▶ _Data records_
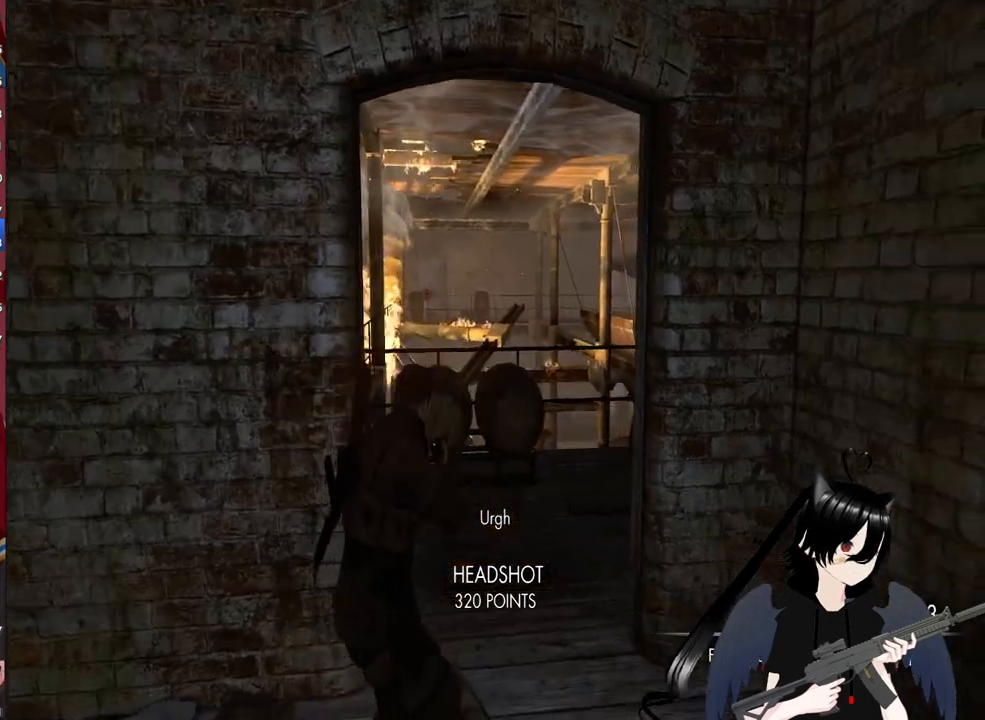
{"keys": ["w"], "mouse": [], "mouse_move": "still", "events": [[140, "d", "up"], [180, "r", "down"], [320, "r", "up"]]}
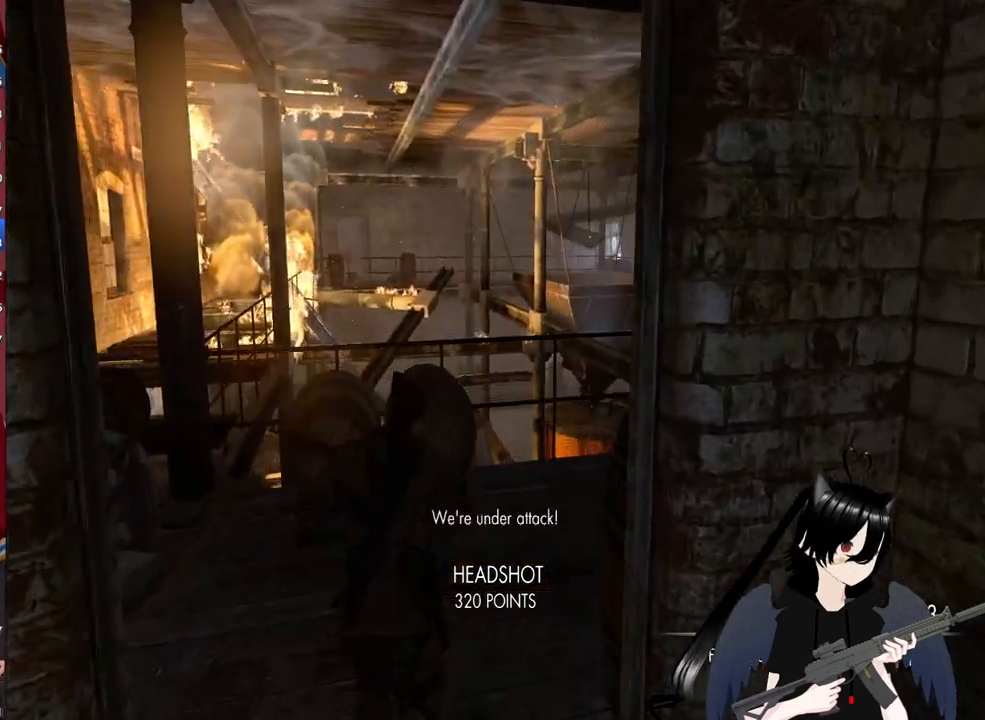
{"keys": ["w"], "mouse": [], "mouse_move": "still", "events": [[60, "d", "down"], [240, "d", "up"]]}
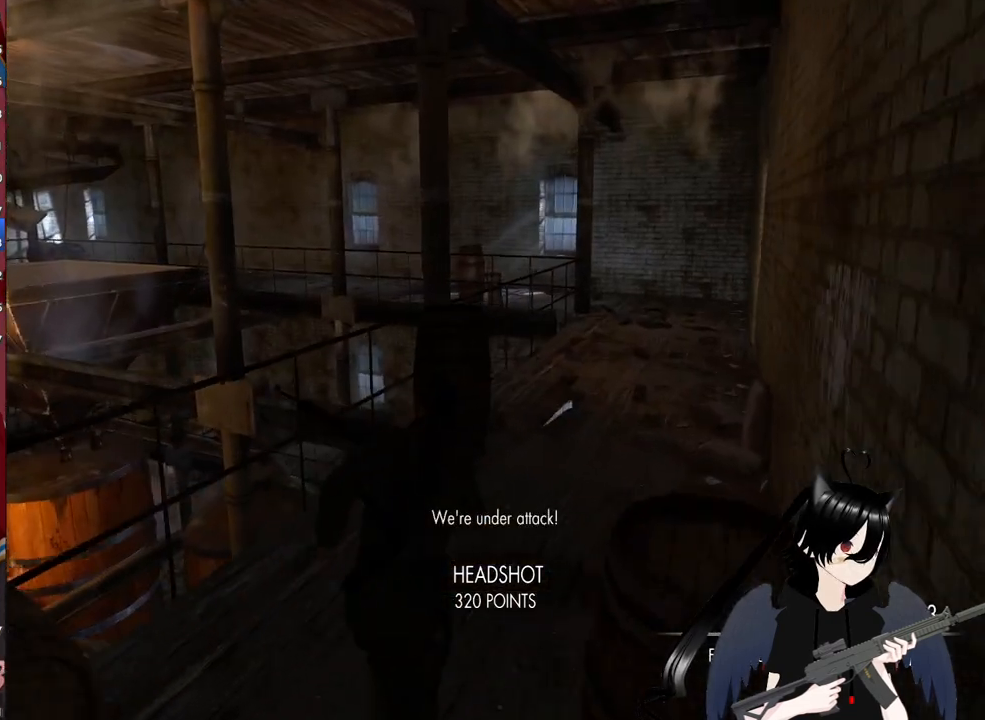
{"keys": ["d"], "mouse": [], "mouse_move": "left", "events": [[80, "d", "down"], [500, "w", "up"]]}
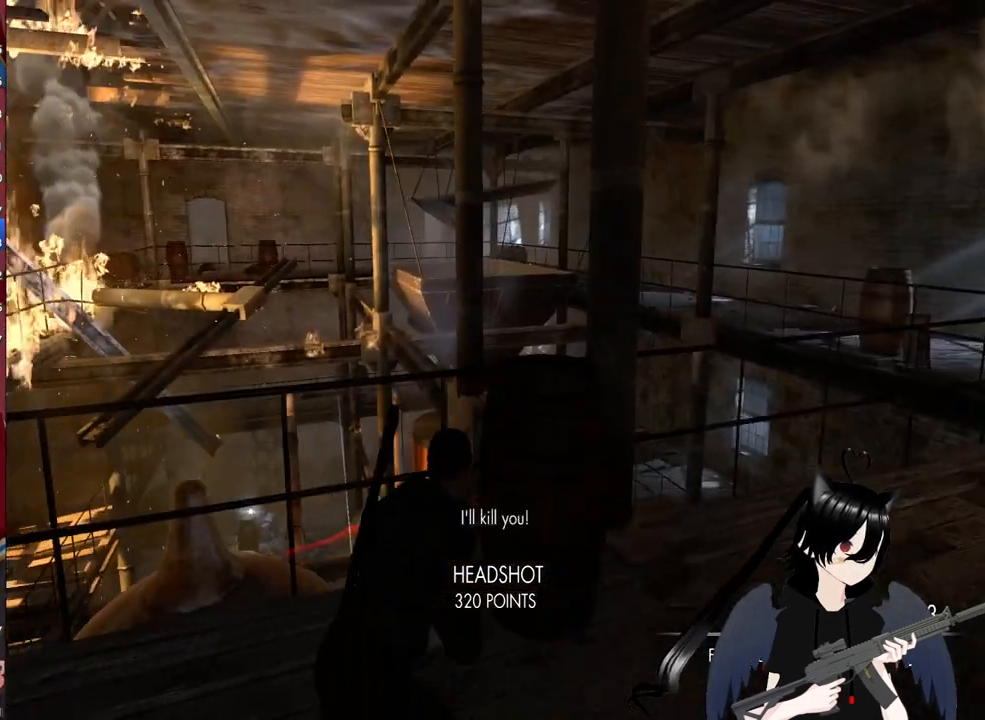
{"keys": ["d"], "mouse": [], "mouse_move": "still", "events": []}
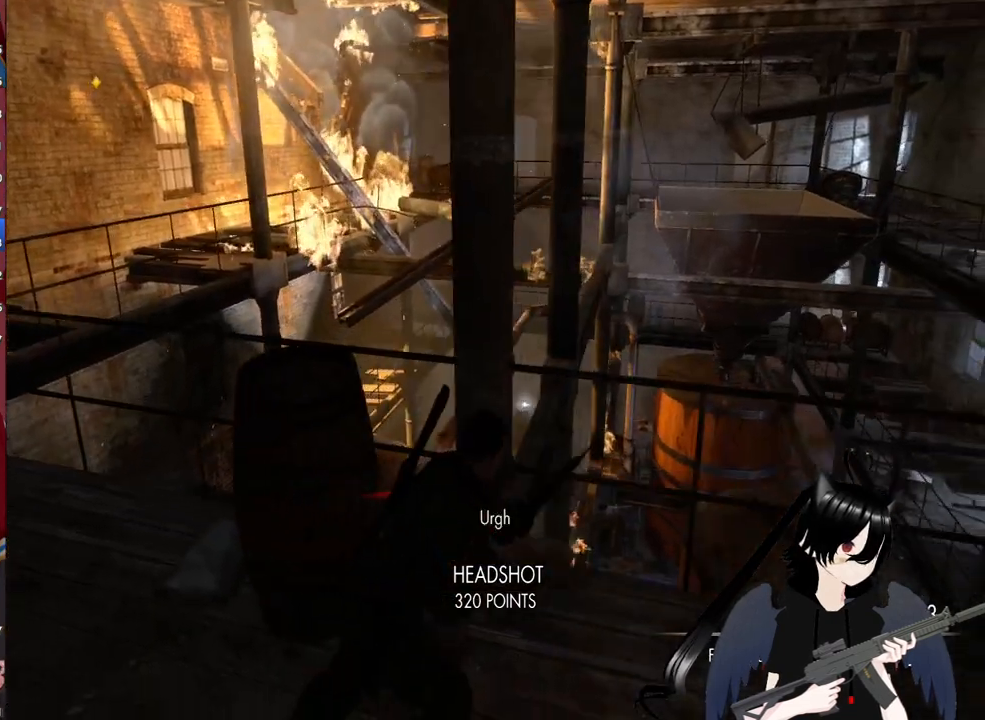
{"keys": ["d"], "mouse": [], "mouse_move": "still", "events": []}
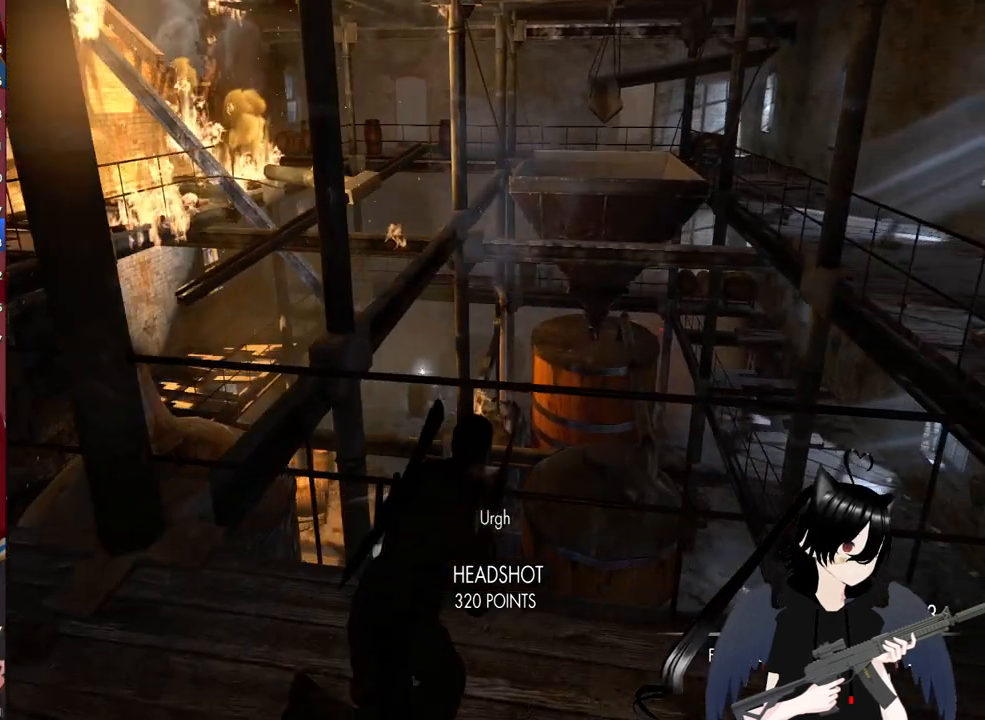
{"keys": ["d"], "mouse": [], "mouse_move": "still", "events": []}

▶ _Task brief_
What is the number of lines in this listing that contain the word "down"? Answer with that number and nothing else.

▶ _Answer to this exercise_
3